Together, we head down into the small vaulted cellar which, as it turns out, is a real treasure trove. With a fascinating history too: around 20 years ago, a labourer discovered an old piece of metal during construction work on a property in Michaelisstrasse. What was first thought to be pewter turned out to be a silver plate, and that was just the beginning of an incredible find. Here, beneath the masonry of a cellar door, more than 3,000 silver coins and 700 pieces of jewellery from the Middle Ages were found, among them some exceptional examples of Gothic goldsmithery. The treasure weighed no less than 29.5kg in total, and a particularly impressive piece was a Jewish wedding ring from the 14th century. This is the key exhibit of the Erfurt Treasure. I reverently step closer to the display case in the centre of the room. I take one of the large magnifying glasses off the wall by the entrance to take a closer look and hand another to my husband standing next to me. The ring is almost 5cm high, with an ornate miniature tower – the Temple of Jerusalem – at the top which is carried by two mythical creatures. The tower’s roof is inscribed with ‘mazal tov’, or good luck, in Hebrew letters, while the bottom of the ring is formed by two hands placed inside one another, symbolising marriage and fidelity.

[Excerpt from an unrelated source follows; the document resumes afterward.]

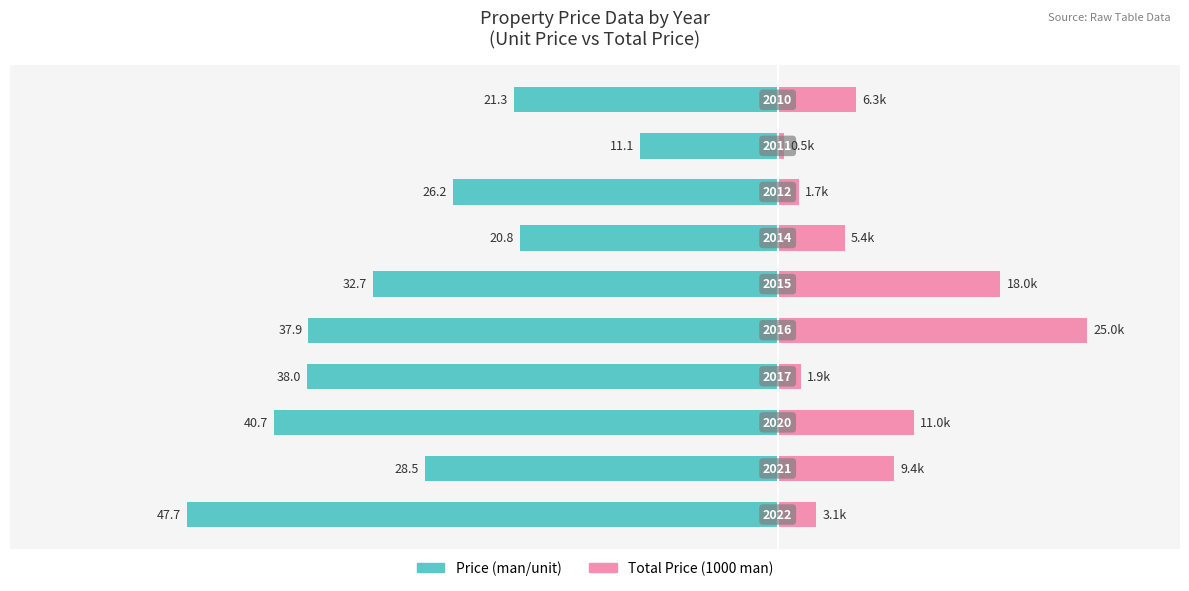

Rank the series at 1 from highest to lowest value.

Total Price (1000 man), Price (man/unit)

How infinitely beautiful, I think to myself and look over at my husband. I feel the wedding ring on my finger and lean over to him. His hair may have turned a little grey after all these years and there are funny little wrinkles in the corners of his eyes, but I reach for his hand and he returns the gesture with a gentle squeeze. Sometimes, there is no need to speak to feel close to someone.

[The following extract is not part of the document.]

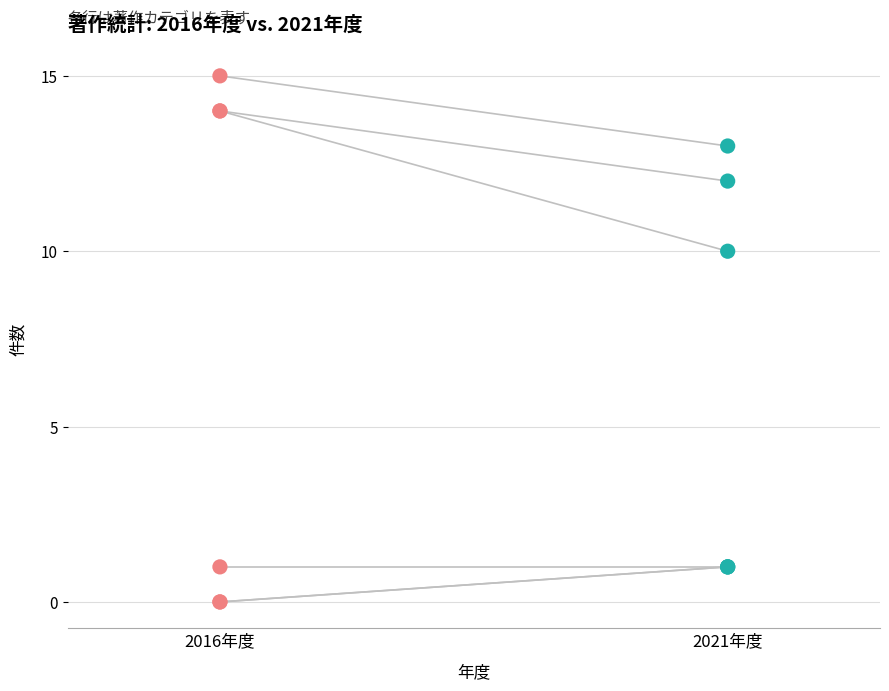

Which series has the largest Y range (max minus min)?

著作.合計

Moved and profoundly touched, we step back into the street after our visit to the Old Synagogue. For us, this has been the ideal introduction to the history of a city that only reveals its secrets bit by bit. And sometimes lady luck has had to lend a helping hand. We’re eager to discover more, and our next stop is the mikveh, a Jewish bath used for ritual purification. It’s only a few minutes’ walk from the Old Synagogue, and the route takes us back to the Merchants’ Bridge. The first thing we see is the structure that has been built around the bath to protect it. You can see the bath through a window at any time, but we choose to take a guided tour to find out even more about the mikveh’s history. And so we delve even deeper into the 900 years of Jewish culture in Erfurt.